Questo carme fu iniziato dal Foscolo nel 1804 e ripreso nel 1806, in un periodo perciò antecedente alla pubblicazione dell'editto di Saint Cloud (cui comunque aggiunse poi un riferimento), legge con cui Napoleone obbligava che i cimiteri fossero posti nelle periferie delle città e le iscrizioni sulle lapidi dovessero essere uguali sia per i defunti illustri che per quelli comuni. L’opera fu dedicata allo scrittore Pindemonte, con il quale il poeta aveva avuto una conversazione a proposito, dichiarandosi inizialmente indifferente alla problematica sepolcrale, e assumendo dunque una posizione dettata da una visione atea e materialistica della morte, la quale era fine di tutto e non sarebbe certo servito un "sasso" a porvi rimedio. Assieme alla Albrizzi, invece, Pindemonte da cattolico, esponendo il piano di un suo poemetto (i Cimiteri), aveva lamentato che la mentalità giacobina cui s'ispirava la nuova legislazione, inducesse a trascurare il pietoso culto dei defunti, e riteneva pertanto che l’editto fosse irrispettoso verso la memoria degli uomini.
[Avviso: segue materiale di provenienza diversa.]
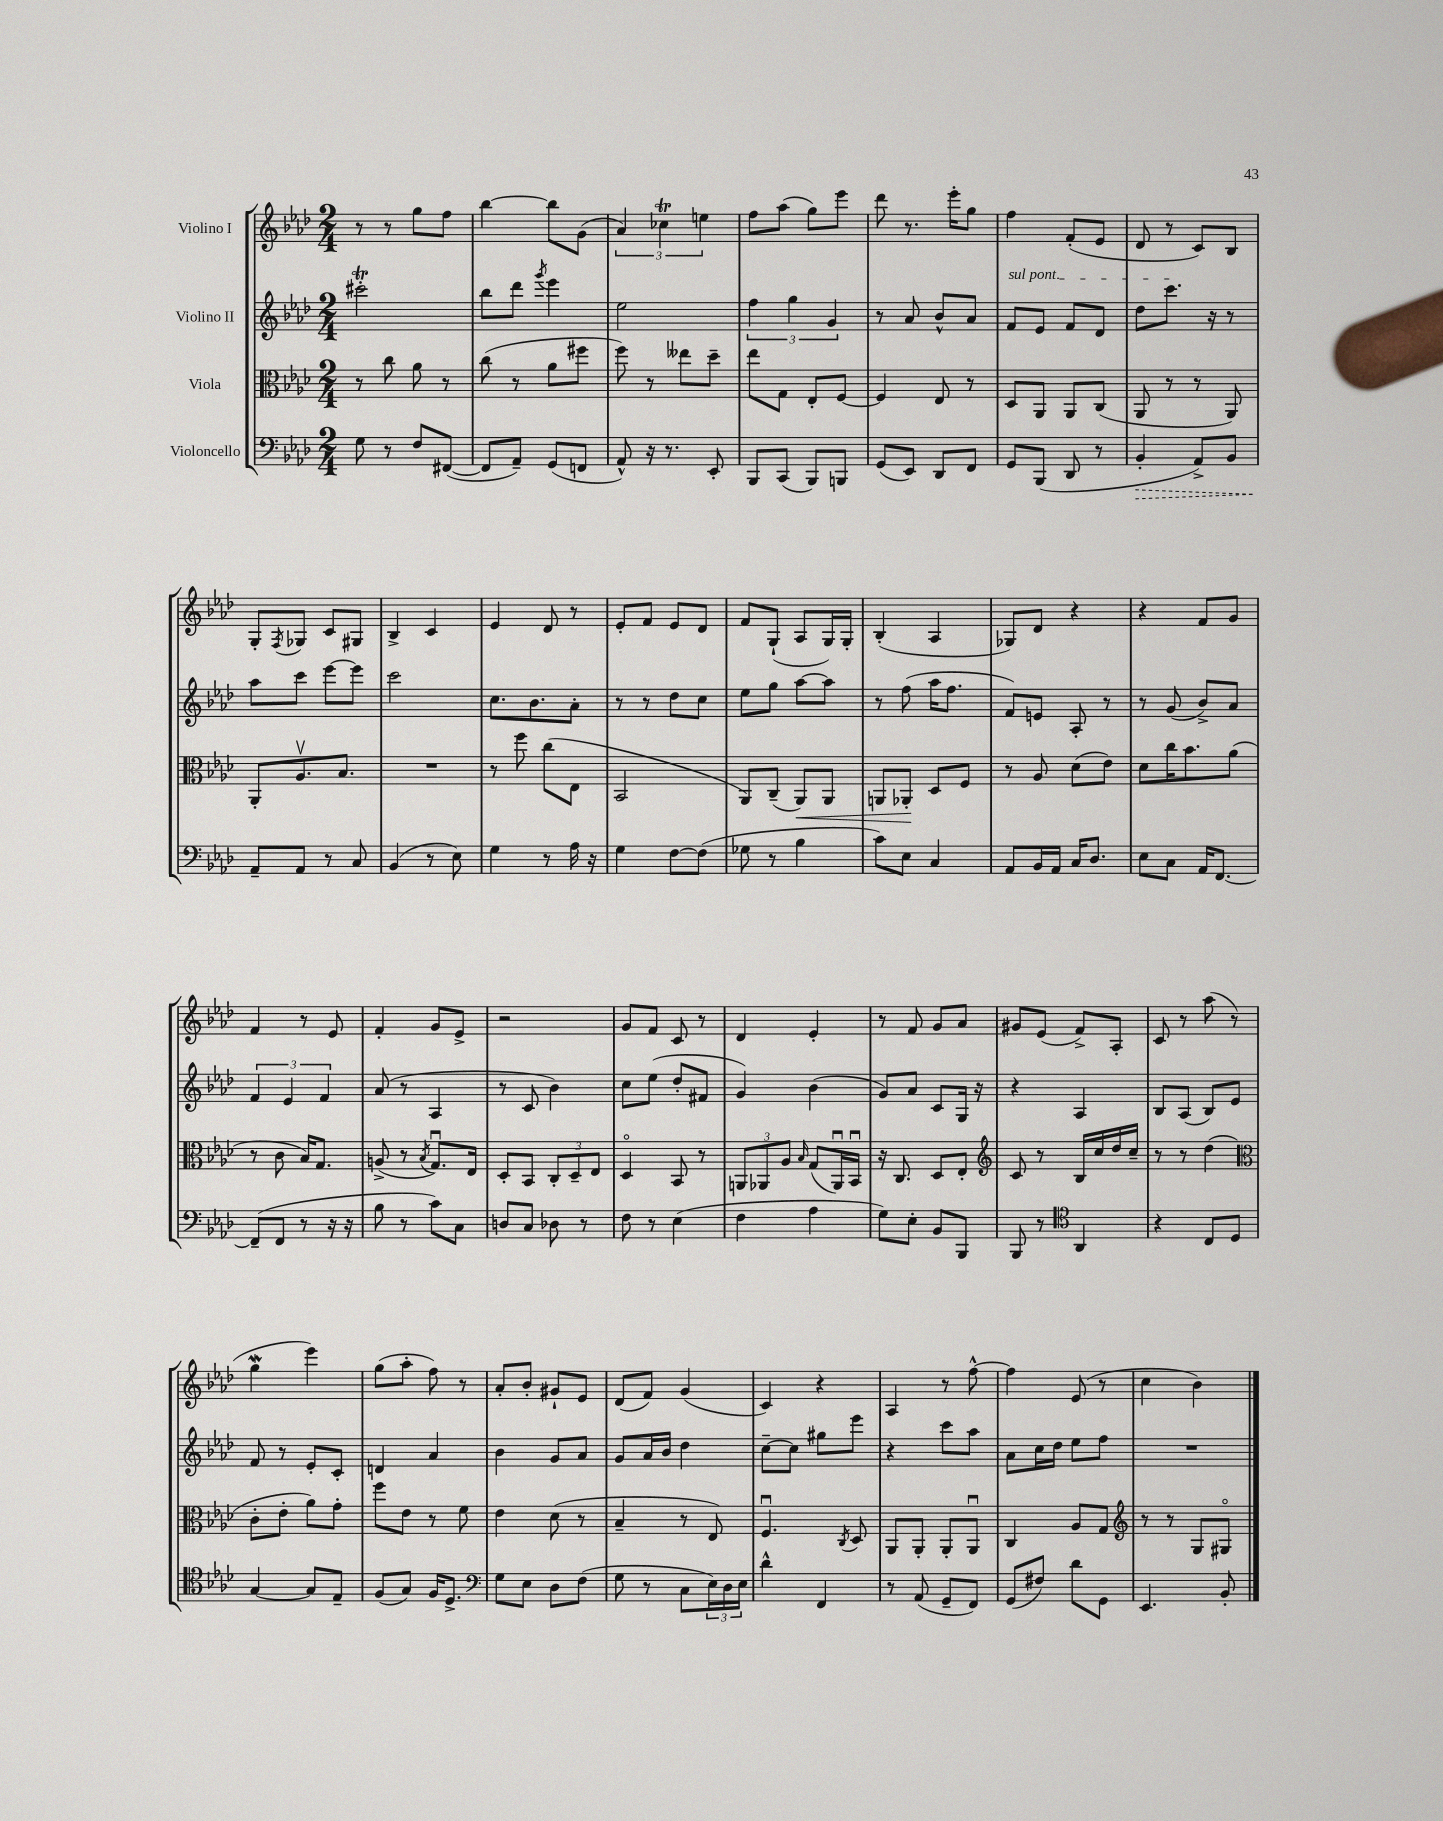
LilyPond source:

<<
\new StaffGroup <<
\new Staff = "s0" \with { instrumentName = "Violino I" } {
    \clef treble \key aes \major \numericTimeSignature \time 2/4
    r8 r8 g''8 f''8 |
    bes''4~ bes''8 g'8( |
    \tuplet 3/2 { aes'4) ces''4\trill e''4 } |
    f''8 aes''8( g''8) ees'''8 |
    des'''8 r8. ees'''16-. g''8 |
    f''4 f'8-.( ees'8 |
    des'8 r8 c'8) bes8 |
    g8-. \acciaccatura { f8 } ges8 c'8 gis8 |
    bes4-> c'4 |
    ees'4 des'8 r8 |
    ees'8-. f'8 ees'8 des'8 |
    f'8 g8-!( aes8 g16) g16-. |
    bes4-.( aes4 |
    ges8) des'8 r4 |
    r4 f'8 g'8 |
    f'4 r8 ees'8 |
    f'4-. g'8 ees'8-> |
    r2 |
    g'8 f'8 c'8 r8 |
    des'4 ees'4-. |
    r8 f'8 g'8 aes'8 |
    gis'8 ees'8( f'8->) aes8-. |
    c'8 r8 aes''8( r8 |
    g''4\mordent ees'''4) |
    g''8( aes''8-. f''8) r8 |
    aes'8-. bes'8-. gis'8-! ees'8 |
    des'8( f'8) g'4( |
    c'4) r4 |
    aes4 r8 f''8~-^ |
    f''4 ees'8( r8 |
    c''4 bes'4) \bar "|." |
}
\new Staff = "s1" \with { instrumentName = "Violino II" } {
    \clef treble \key aes \major \numericTimeSignature \time 2/4
    cis'''2-.\trill |
    bes''8 des'''8 \acciaccatura { g'''8 } ees'''4 |
    ees''2 |
    \tuplet 3/2 { f''4 g''4 g'4 } |
    r8 aes'8 bes'8-^ aes'8 |
    \once \override TextSpanner.bound-details.left.text = \markup { \italic "sul pont." } f'8\startTextSpan ees'8 f'8 des'8 |
    des''8 c'''8.\stopTextSpan r16 r8 |
    aes''8 c'''8 ees'''8~ ees'''8 |
    c'''2 |
    c''8. bes'8. aes'8-. |
    r8 r8 des''8 c''8 |
    ees''8 g''8 aes''8~ aes''8 |
    r8 f''8( aes''16 f''8. |
    f'8) e'8 aes8-. r8 |
    r8 g'8( bes'8->) aes'8 |
    \tuplet 3/2 { f'4 ees'4 f'4 } |
    aes'8( r8 aes4 |
    r8 c'8 bes'4) |
    c''8 ees''8( des''8-. fis'8 |
    g'4) bes'4( |
    g'8) aes'8 c'8 g16 r16 |
    r4 aes4 |
    bes8 aes8( bes8) ees'8 |
    f'8 r8 ees'8-. c'8-. |
    d'4 aes'4 |
    bes'4 g'8 aes'8 |
    g'8 aes'16 bes'16 des''4 |
    c''8~-- c''8 gis''8 ees'''8 |
    r4 c'''8 aes''8 |
    aes'8 c''16 des''16 ees''8 f''8 |
    R2 \bar "|." |
}
\new Staff = "s2" \with { instrumentName = "Viola" } {
    \clef alto \key aes \major \numericTimeSignature \time 2/4
    r8 c''8 aes'8 r8 |
    c''8( r8 aes'8 fis''8 |
    f''8) r8 eeses''8 des''8-- |
    ees''8 g8 ees8-. f8~ |
    f4 ees8 r8 |
    des8 aes,8 aes,8 c8( |
    aes,8 r8 r8 aes,8) |
    aes,8-. aes8.\upbow bes8. |
    R2 |
    r8 f''8 c''8( ees8 |
    bes,2 |
    aes,8) c8--( aes,8\<) aes,8 |
    a,8 aes,8-.\! des8 f8 |
    r8 aes8 des'8( ees'8) |
    des'8 c''16 bes'8. aes'8( |
    r8 c'8 bes16) g8. |
    a8->( r8 \acciaccatura { bes8 } g8.\downbow) ees16 |
    des8-. bes,8 \tuplet 3/2 { c8-. des8-- ees8 } |
    des4\flageolet bes,8 r8 |
    \tuplet 3/2 { a,8 aes,8 aes8 } \grace { bes16 } g8( aes,16\downbow) bes,16\downbow |
    r16 c8. des8 ees8-. |
    \clef treble c'8 r8 bes16 c''16 des''16 c''16-- |
    r8 r8 des''4( |
    \clef alto c'8-. ees'8-. aes'8) g'8-. |
    f''8 ees'8 r8 f'8 |
    ees'4 des'8( r8 |
    bes4-- r8 ees8) |
    f4.\downbow \acciaccatura { c8 } des8 |
    aes,8 aes,8-. aes,8-. aes,8\downbow |
    c4 aes8 g8 |
    \clef treble r8 r8 g8 gis8\flageolet \bar "|." |
}
\new Staff = "s3" \with { instrumentName = "Violoncello" } {
    \clef bass \key aes \major \numericTimeSignature \time 2/4
    g8 r8 f8 fis,8~( |
    fis,8 aes,8--) g,8( f,8 |
    aes,8-^) r16 r8. ees,8-. |
    bes,,8 c,8( bes,,8) b,,8 |
    g,8( ees,8) des,8 f,8 |
    g,8 bes,,8( des,8 r8 |
    \once \override Hairpin.style = #'dashed-line bes,4-.\> aes,8->) bes,8 |
    aes,8--\! aes,8 r8 c8 |
    bes,4( r8 ees8) |
    g4 r8 aes16 r16 |
    g4 f8~ f8( |
    ges8 r8 bes4 |
    c'8) ees8 c4 |
    aes,8 bes,16 aes,16 c16 des8. |
    ees8 c8 aes,16 f,8.~ |
    f,8--( f,8 r8 r16 r16 |
    bes8 r8 c'8) c8 |
    d8 c8 des8 r8 |
    f8 r8 ees4( |
    f4 aes4 |
    g8) ees8-. bes,8 bes,,8 |
    bes,,8 r8 \clef tenor aes,4 |
    r4 c8 des8 |
    g4~ g8 ees8-- |
    f8( g8) f16 des8.-> |
    \clef bass g8 ees8 des8 f8( |
    g8 r8 c8 \tuplet 3/2 { ees16) des16 ees16 } |
    des'4-^ f,4 |
    r8 aes,8( g,8-- f,8) |
    g,8( fis8) des'8 g,8 |
    ees,4. bes,8-. \bar "|." |
}
>>
>>
\layout { \context { \Score \remove "Bar_number_engraver" } }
Ma pochi mesi dopo Foscolo, approfondendo la propria meditazione, s'accorse che quelle tesi che aveva sostenuto non corrispondevano al suo intimo sentire, o almeno non ne esaurivano la complessità, e compose il suo carme come una ripresa, su un piano poetico, della disputa avuta col Pindemonte, ampliandola però in una considerazione più vasta del destino umano, pur mantenendo le sue idee fondamentalmente laiche: spedì allora al Pindemonte un’epistola contenente appunto i “Sepolcri”, componimento col quale ritrattava il suo precedente disinteresse all’argomento.
Con questo carme egli volle perciò dimostrare infine che le tombe, inutili ai morti nella pratica, sono invece necessarie ai vivi i quali, come successe allo stesso Foscolo in Santa Croce, possono, ricordando attraverso quelle i grandi del passato, trarne esempio per la propria vita, continuando magari la strada che avevano tracciato.
I sepolcri, secondo il Foscolo, servono a rinforzare l'affetto familiare di una nazione, a farci ricordare il passato glorioso della Patria e quindi a spingere i giovani verso le grandi gesta, ed è infatti in tali motivi che trova grande spazio l’attualità dell’opera, che quindi pur trattando della morte, si può considerare un incitamento alla vita “eroica”, citando illustri esempi come Dante, Petrarca, Parini, Alfieri e Machiavelli.